The era of near-zero rates of the pandemic is over with the benchmark rate raised by 0.25 percentage points and with several more hikes expected this year. While it may look like not much, if you have a big credit card debt, you may want to pay off that high interest debt before it gets more expensive.
Most credit cards come with variable rates, which means the issuer can change the rate any time. The benchmark rate increase is that "any time". Plus, more rate increases are expected this year, meaning your current credit card rate will become even higher. If you have a habit of paying only a minimum due payment each month, you will end up paying much more in interest with all rate hikes.
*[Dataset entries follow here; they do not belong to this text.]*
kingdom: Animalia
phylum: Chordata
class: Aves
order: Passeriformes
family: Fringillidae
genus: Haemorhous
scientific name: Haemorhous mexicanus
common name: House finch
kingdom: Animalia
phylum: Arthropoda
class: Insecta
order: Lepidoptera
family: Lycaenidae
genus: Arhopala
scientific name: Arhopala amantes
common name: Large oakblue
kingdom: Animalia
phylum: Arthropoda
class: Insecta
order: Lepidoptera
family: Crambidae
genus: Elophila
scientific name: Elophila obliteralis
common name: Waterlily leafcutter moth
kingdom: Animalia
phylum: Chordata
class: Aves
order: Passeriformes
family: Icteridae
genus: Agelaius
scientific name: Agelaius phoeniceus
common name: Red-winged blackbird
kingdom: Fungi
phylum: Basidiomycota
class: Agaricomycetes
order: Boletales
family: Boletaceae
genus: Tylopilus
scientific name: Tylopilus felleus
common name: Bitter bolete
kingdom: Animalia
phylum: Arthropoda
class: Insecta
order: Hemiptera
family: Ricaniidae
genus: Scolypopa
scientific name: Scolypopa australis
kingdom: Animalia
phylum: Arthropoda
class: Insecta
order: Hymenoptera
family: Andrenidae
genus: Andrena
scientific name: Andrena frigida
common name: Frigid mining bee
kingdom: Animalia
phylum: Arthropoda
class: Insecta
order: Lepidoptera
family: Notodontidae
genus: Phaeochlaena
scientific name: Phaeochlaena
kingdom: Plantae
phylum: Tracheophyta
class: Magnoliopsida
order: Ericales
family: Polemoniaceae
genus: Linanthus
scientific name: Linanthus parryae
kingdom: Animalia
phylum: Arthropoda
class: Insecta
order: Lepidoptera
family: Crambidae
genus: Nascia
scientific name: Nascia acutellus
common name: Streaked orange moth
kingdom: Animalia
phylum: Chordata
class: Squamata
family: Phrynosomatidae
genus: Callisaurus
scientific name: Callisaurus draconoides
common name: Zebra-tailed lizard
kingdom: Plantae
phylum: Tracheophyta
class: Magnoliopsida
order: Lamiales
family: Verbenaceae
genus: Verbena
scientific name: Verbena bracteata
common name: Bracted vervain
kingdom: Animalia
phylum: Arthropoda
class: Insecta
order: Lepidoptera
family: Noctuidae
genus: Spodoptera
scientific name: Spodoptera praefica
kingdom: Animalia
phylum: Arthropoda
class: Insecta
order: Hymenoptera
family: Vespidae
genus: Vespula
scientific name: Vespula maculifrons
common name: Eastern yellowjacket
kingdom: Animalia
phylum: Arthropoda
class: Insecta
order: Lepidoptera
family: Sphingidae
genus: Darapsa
Luckily, there are ways to reduce the cost of debt. You can start paying off your debts now before other rate hikes. You can apply for a balance transfer credit card or for a personal loan to consolidate your debt and pay it off at a 0% promotional rate or at a lower interest rate.
If you do not want to open a new credit card, try re-evaluating your budget to see whether you can free up any cash to pay down your credit card debt. You may also want to increase your income, even temporarily.
Another rarely used option is to call your lender and ask for lower interest rate. Not many consumers try this, but it can actually work, provided you keep your credit accounts in good standing and do not have recent derogatory marks on your credit reports.
At the worst-case scenario, the federal funds rate may be brought to about 2.25%. That means your current credit card rate may increase by 2%. If the projections are that bad, you might want to act now.